Bajo los dobles arcos de tu sangre, por donde

hay que pasar tan de puntillas, que hasta mi padre

para ir por allí,

humildose hasta menos de la mitad del hombre,

hasta ser el primer pequeño que tuviste.

 

Así, muerta inmortal.

Entre la columnata de tus huesos

que no puede caer ni a lloros,

y a cuyo lado ni el Destino pudo entrometer

ni un solo dedo suyo.

 

Así muerta inmortal.

Así.

Notas

1 Bajo ese título genérico he publicado mis lecturas de los dos primeros poemarios de CV, Los heraldos negros, y Trilce, mientras que la del tercero, Poemas humanos, aun está inédita.

2 Pienso que este título bien puede ser complemento de lo dicho en la parte introductoria, respecto de la búsqueda del sentido que el lector hace en su lectura del poema. Es como si el autor (o locutor poético o yo lírico) cuidase de que se mal interpreten algunas expresiones que hay en el poema, como, por ejemplo: «La mujer de mi padre está enamorada de mí», y adelanta la salvedad de que ‘todo está dicho en el buen sentido de la expresión’. Y, por otro lado, ese buen sentido, tiene concomitancia con otras expresiones que en los libros anteriores ha puesto en uso CV, por ejemplo: «perdonen la tristeza» («Fue domingo en las claras orejas de mi burro», de Poemas humanos) expresión que es equivalente a: «así se dice en el Perú —me excuso» del poema «Ello es que el lugar donde me pongo» de Poemas humanos, y a esta otra: «digo, es un decir» (repetido tres veces) del poema XV de España, aparta de mí este cáliz.

3 No extrañe que diga: «versos de la novela», porque no es que en ella se interpolen esos versos, sino que toda ella está escrita en verso.

4 El apellido de Freud está escrito así con minúscula en el texto citado, pues todas las palabras que debieran estar con mayúscula ahí están impresas con minúscula; asimismo, no se usa ningún signo ortográfico (comas u otros).
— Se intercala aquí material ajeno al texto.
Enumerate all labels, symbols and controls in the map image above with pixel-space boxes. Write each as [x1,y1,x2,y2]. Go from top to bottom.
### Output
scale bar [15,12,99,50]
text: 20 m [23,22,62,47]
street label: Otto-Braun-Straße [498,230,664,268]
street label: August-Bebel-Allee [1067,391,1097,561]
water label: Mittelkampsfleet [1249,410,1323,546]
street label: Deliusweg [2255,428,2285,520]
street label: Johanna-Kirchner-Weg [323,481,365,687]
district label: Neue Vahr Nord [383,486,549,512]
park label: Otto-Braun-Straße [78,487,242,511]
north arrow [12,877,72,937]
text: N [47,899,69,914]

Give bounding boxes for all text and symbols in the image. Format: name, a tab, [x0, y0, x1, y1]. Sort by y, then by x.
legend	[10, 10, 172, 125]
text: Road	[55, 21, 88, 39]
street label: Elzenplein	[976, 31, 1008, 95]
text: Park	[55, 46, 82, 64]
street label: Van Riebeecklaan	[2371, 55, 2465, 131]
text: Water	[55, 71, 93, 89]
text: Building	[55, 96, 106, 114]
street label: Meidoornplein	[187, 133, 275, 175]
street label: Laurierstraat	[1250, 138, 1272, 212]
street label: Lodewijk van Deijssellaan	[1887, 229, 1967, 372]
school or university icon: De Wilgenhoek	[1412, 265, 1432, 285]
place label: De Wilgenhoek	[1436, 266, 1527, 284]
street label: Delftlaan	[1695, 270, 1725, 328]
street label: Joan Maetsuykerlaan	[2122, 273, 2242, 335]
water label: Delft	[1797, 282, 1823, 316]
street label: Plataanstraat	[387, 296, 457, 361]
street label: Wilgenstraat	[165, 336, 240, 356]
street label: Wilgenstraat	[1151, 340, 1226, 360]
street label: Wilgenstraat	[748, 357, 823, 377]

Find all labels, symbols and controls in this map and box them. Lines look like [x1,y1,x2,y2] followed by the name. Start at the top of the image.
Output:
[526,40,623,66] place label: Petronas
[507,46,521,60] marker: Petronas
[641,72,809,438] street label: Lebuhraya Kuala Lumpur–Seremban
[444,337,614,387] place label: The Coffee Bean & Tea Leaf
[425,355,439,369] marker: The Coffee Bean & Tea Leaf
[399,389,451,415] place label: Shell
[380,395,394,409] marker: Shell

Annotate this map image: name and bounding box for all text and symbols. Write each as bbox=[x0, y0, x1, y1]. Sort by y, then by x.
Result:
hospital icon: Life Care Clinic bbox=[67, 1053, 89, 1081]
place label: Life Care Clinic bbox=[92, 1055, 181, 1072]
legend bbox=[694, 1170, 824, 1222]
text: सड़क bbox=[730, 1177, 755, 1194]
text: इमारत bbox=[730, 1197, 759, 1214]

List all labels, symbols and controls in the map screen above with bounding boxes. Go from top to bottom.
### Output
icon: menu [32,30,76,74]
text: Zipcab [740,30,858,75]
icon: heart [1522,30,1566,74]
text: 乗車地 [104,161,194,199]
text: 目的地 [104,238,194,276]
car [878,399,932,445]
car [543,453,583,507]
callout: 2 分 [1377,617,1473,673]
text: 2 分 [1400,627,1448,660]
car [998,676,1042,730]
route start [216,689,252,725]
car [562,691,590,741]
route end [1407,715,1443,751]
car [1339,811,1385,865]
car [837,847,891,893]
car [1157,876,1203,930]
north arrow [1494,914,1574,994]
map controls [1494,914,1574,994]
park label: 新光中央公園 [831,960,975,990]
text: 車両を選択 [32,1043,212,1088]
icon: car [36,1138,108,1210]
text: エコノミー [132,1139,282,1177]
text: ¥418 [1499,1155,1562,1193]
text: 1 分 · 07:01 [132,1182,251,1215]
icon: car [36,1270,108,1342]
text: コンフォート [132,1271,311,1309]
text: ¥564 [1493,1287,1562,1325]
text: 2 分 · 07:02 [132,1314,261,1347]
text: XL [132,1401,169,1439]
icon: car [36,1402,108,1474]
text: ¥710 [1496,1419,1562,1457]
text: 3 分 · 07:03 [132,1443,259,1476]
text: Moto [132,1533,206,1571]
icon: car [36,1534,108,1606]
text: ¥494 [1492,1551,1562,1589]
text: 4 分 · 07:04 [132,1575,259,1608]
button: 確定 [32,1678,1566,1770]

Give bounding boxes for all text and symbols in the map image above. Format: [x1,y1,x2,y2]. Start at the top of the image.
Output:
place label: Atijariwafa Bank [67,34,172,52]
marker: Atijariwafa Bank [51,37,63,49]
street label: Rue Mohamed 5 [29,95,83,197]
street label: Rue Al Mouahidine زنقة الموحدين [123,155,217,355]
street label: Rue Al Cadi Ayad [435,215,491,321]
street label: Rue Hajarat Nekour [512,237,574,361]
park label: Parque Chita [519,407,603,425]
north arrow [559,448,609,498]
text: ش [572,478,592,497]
5 «El amor es un tipo especial de trabajo creador. Claro que sí, el amor se expresa de manera privilegiada en el campo de los afectos y en la dinámica relacional de los sentimientos, pero el amor se expresa fundamentalmente en la dimensión de los proyectos existenciales compartidos, como expresión especial de sabiduría solidaria: bondad y ternura, compasión militante. La que recibe más atención, muchas veces injustificadamente, es la relación de pareja, a sabiendas que hay múltiples formas y modos de amar; sin embargo, lo más generalizado, es la búsqueda de lo más próximo al “amor incondicional”: la relación entre una madre y una hija. En tal sentido, si el amor se entiende como un trabajo creador especial es fundamental comprender la importancia estratégica de desarrollar competencias amatorias, pues el amor como “trabajo creador” implica la capacidad personal de suscitar en la persona amada lo mejor de sí misma» (Ricardo Oliveros Mejía, texto tomado de la Internet).

6 Dice Susti: «La primera oración (“La mujer de mi padre está enamorada de mí, viniendo y avanzando de espaldas a mi nacimiento y de pecho a mi muerte”) supone una temporalidad anterior al nacimiento del hijo, lo cual conlleva a anular la identificación del sujeto poético como “hijo” (…)» (Ibíd.).

Referencias bibliográficas

Benedetti, Mario (1971). El cumpleaños de Juan Ángel. Montevideo: Biblioteca de Marcha.

García Márquez, Gabriel (1986). Cien años de soledad. Bogotá: Oveja Negra.

Susti, Alejandro et. alt. (2010). Umbrales y márgenes. El poema en prosa en el Perú contemporáneo. Lima: Universidad de Lima.